Instructions to follow -> Reproduce every line of the listing below verbatim, preserving each character.

Exercise material ->
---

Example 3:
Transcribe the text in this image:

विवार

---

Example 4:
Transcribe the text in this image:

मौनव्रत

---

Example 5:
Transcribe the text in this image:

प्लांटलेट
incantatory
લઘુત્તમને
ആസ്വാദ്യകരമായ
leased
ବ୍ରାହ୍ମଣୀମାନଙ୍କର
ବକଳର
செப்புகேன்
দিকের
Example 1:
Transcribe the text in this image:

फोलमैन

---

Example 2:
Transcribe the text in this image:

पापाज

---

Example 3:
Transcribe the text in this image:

Right answer ->
---

Example 3:
Transcribe the text in this image:

विवार

---

Example 4:
Transcribe the text in this image:

मौनव्रत

---

Example 5:
Transcribe the text in this image:

प्लांटलेट
incantatory
લઘુત્તમને
ആസ്വാദ്യകരമായ
leased
ବ୍ରାହ୍ମଣୀମାନଙ୍କର
ବକଳର
செப்புகேன்
দিকের
Example 1:
Transcribe the text in this image:

फोलमैन

---

Example 2:
Transcribe the text in this image:

पापाज

---

Example 3:
Transcribe the text in this image:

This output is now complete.